Start Document segment

How the management accounting technqiues and strategy models and frameworks come together to support the strategic management process.
The vision and mission is a good starting point for the strategic management process, but the subsequent strategy sets the context for the management accounting system, that is, the strategy and management accounting should be aligned.
Two files for download:
the first briefly describes some popular strategy models and frameworks and the role of management accounting within each model;
the second briefly describes what some authors call strategic management accounting techniques.
Accountants can support the strategic management process in many ways. It is not just through their involvement in evaluating investment decisions, or the provision of accounting information, but through a constant involvement within the whole process of analysis, formulation, implementation, evaluation, monitoring, and control.
The diagrams shown in Figures 1 and 2 above, illustrate how the strategy models and accounting techniques can be viewed within the strategic management framework. The models are not fixed and there is no intension, or desire, to put techniques into boxes. Indeed, there is a real danger that viewing the strategic management process as a rational, logical series of steps, injects an element of rigidity into the process and destroys any thought of entrepreneurialism, or gut feel, that is so often required to respond to the dynamic and highly competitive environment that many businesses operate in today.
Strategy formulation is much more fluid in practice. It is iterative, dynamic, and some would say, a social process, which can often have a political dimension. Several models and techniques can be used within different phases of the process. For example, many of the models and techniques used to assess an organisation’s own resource capabilities, can be used to assess those of the competitors, albeit with the added difficulty of access to accurate information.
To provide support to the strategic management process the accountant needs to understand how the strategic management process works and the various dynamics that impact on the implementation and effectiveness of a chosen strategy. Likewise, managers need to be able to understand the potential impact that the various strategic options available could have on the financial performance of the organisation. This implies that the accountant needs to be involved in the early stages. However, part of good strategic management is being able to spot potential issues before they become big problems. Therefore, understanding the future strategic implications of an organisation’s current performance is equally important. Many organisations have gone out of business because they ignored the warning signs emanating from the monitoring of their current performance in relation to competitors, as well as not identifying, or worse, ignoring, the changes in the business environment.
The diagram of the strategic management process provides a framework for thinking about how, and where in the process, accountants can contribute, using their knowledge and skill set. The Chartered Institute of Management Accountants (2009) highlighted the augmented skill set of the T-shaped accountant which suggested that accountants need more than just the finance and accounting skills. They should also have a combination of skills which on the one side are about business understanding and strategic awareness and on the other, being able to influence people and even provide leadership. It is the strategic awareness and possession of strong interpersonal skills that enables accountants to make a significant contribution to the strategic management process and hence to an organisation’s success.
A discussion of the strategic management framework is provided in the book Management Accounting in Support of Strategy. For more information about the T-Shaped accountant see chapter 11 of the book, or the CIMA report referenced below.
Reference: CIMA, 2009, Improving decision making in organizations – the opportunity to reinvent finance business partners, London: CIMA
Two files are included here:
The first provides a brief description of some popular strategy models and frameworks and the role of management accounting.
The second provides a brief description of what some authors consider to be strategic management accounting techniques.

End Document segment

--- Given task A ---
Identify every line of the records that contains the string "date", and copy each of those lines. Matching is case-sensitive.
The passage on management accounting and strategy has no connection to the records.

Start The input

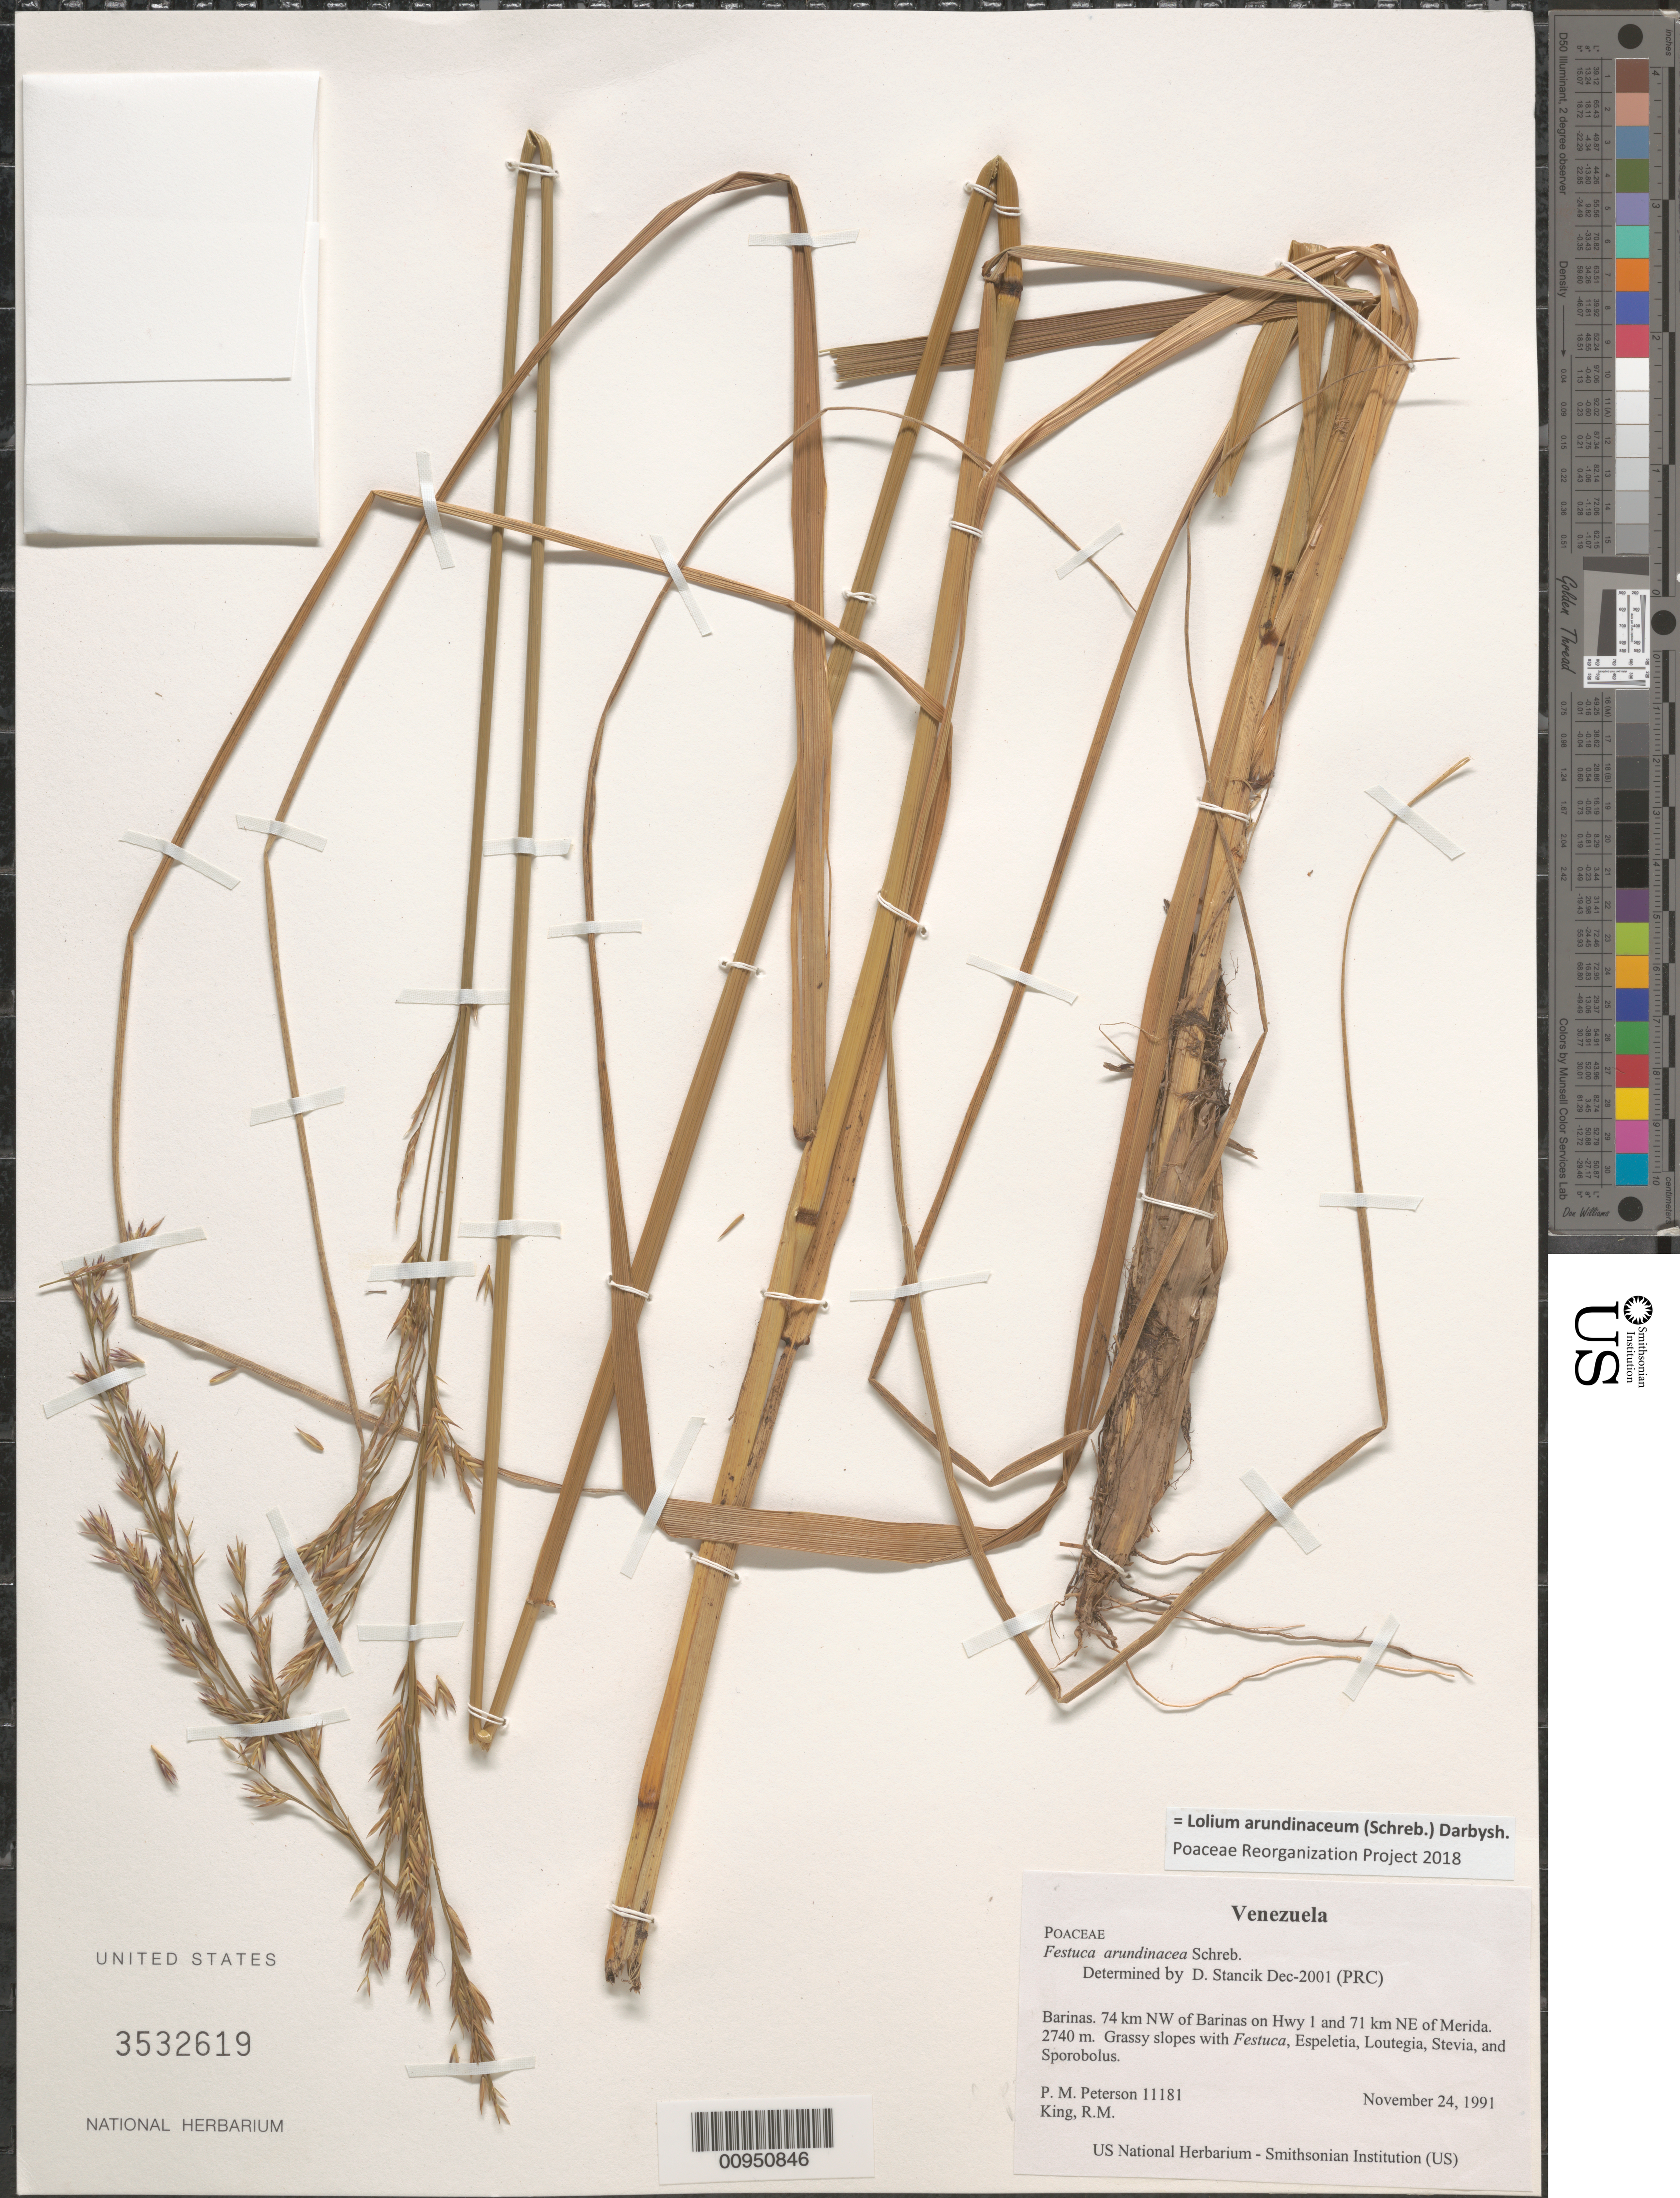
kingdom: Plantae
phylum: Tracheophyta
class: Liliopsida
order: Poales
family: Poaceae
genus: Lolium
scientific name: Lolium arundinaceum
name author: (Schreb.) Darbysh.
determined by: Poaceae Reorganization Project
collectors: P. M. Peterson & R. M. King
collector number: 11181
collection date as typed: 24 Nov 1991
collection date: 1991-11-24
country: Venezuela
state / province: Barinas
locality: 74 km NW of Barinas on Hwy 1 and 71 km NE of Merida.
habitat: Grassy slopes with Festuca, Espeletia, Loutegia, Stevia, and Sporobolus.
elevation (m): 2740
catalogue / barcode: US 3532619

End The input

--- Given task B ---
Pick up the passage on management accounting and strategy after its final sentence and continue it.

--- Result A ---
collection date as typed: 24 Nov 1991
collection date: 1991-11-24

--- Result B ---
An organisation needs to know where it is going in the future and to develop a plan as to how it is going to get there. Therefore, a logical starting point for the strategic management process would be to define a vision and mission, and set the strategic objectives.
The initial business idea, however, may come from an analysis of the environment, for example, spotting a gap in the market, or from an analysis of internal capabilities, such as, developing a business around a core competence. Wherever the initial idea comes from, the development of the business needs an overall sense of purpose and long term objectives. Stakeholders also need to know what the organisation is about, particularly investors, employees, and customers.
The vision sets out the possible and desirable future state of the organisation (Bennis and Nanus, 1985). In essence it is a statement about what the organisation hopes to achieve in the long run, and is often expressed in terms that are intended to provide a source of inspiration and motivation for employees.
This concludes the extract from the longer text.